ОДНА ЗАБОТА И ОДНА ЛЮБОВЬ

...Молодые парни азартно спорили о проблемах строитель­ства в Сургуте, Новом Уренгое, Тобольске. Они говорили о ты­сячах метрах пробуренных нефтяных скважин, о газопроводах, об открытых на Ямале месторождениях нефти и газа. Обсуж­дали, какие названия давать улицам в юных городах, что под­нялись за Уралом, в "тайге, в тундре — в местах, которые сов­сем недавно считались непригодными для жизни.

По разговорам парней можно было принять за строителей, геологов, нефтяников. Но на дверях комнаты, в которой собра­лись они, висела табличка: «Тюменское отделение Союза писателей РСФСР», и эти парни — по-другому назвать их про­сто не могу из-за молодости — были тюменскими литератора­ми. Прозаиками, поэтами, очеркистами.

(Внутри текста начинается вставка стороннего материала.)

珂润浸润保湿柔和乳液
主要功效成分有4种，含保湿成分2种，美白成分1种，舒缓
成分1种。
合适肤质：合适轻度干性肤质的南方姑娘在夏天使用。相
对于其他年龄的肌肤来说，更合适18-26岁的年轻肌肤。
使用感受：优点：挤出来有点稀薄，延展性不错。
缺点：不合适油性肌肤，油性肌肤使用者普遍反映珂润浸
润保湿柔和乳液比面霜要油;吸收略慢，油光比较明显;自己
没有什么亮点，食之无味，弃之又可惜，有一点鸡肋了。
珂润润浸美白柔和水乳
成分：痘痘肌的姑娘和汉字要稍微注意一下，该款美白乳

И в их голосах — как и в жизни их — присутствовала та страсть, которая характеризует, пожалуй, всех тюменцев. Жителей той области, нефтегазоносной провинции, которая провинцией себя не считает, потому что именно здесь в счи­танные годы, говоря сухим экономическим языком, была соз­дана основная энергетическая база страны.

Один из присутствующих рассказывал о своей последней командировке, как он сопровождал по Северному морскому пу­ти, по Обской губе, Оби, Иртышу уникальное оборудование для строящегося в Тюменской области Тобольского нефтехи­мического комбината. Правда, не в качестве журналиста или писателя, а как инженер отдела комплектации комбината, ко­торый в скором времени должен стать флагманом советской нефтехимии. Может, поэтому он больше говорил не о добыче нефти и газа, а об их переработке. Потому что с вводом в строй ТНХК, так сокращенно называют в стране Тюмении То­больский нефтехимкомбинат, область должна стать не только нефтегазодобывающей, но и нефтегазоперерабатывающей.

Это был выпускник Литературного института имени А. М. Горького, инженер Тобольского нефтехимкомбината Юрий Надточий.

Биография его проста и коротка, в четыре строчки, навер­ное, уложится. Родился в 1944 году в Подмосковье в семье военнослужащего, учился в медицинском институте (Литера­турный был уже потом), служил в армии, работал. Прежде чем попасть на тюменскую землю, трудился в Вологодской и Ар­хангельской областях... Вот, пожалуй, и все.

Интересен опыт работы Тюменской писательской органи­зации с молодыми литераторами. После окончания Литинститу- та их — а молодых литераторов здесь несколько — направля­ют на комсомольско-молодежные стройки области. С первым комсомольским отрядом имени Н. Островского, в Тобольске его назвали «корчагинским*, приехал на строительство ТНХК и Юрий Надточий. Чтобы с первых шагов, с первого куба выну­того грунта, с первого колышка вести летопись стройки, одной из крупнейших в стране.

Начал он с очерков, которые публиковал в московских и сверд­ловских журналах, в коллективных сборниках, газетах. Теперь вот книга рассказов. Всегда труден переход от публи­цистики к художественной прозе, но если этот переход произо­шел, он почти всегда плодотворен. В рассказах Надточия очень много героев, и все они имеют какую-то конкретную профессию. Это инженеры, летчики, строители, геологи, механизаторы, жур­налисты. Люди, труд которых автор знает не понаслышке. Если Надточий пишет о плотнике-бетонщике, то, значит, он сам работал плотником-бетонщиком, если пишет о слесаре — был он и слесарем. Работал он на буровой установке, журналистом шагал вслед за трубоукладчиком на трассе газопровода, ездил по путевкам комсомольских штабов тюменских строек на Ук­раину, Кавказ, в Подмосковье агитировать молодых ребят «за Тюмень», призывал строить с нуля новые города и заводы.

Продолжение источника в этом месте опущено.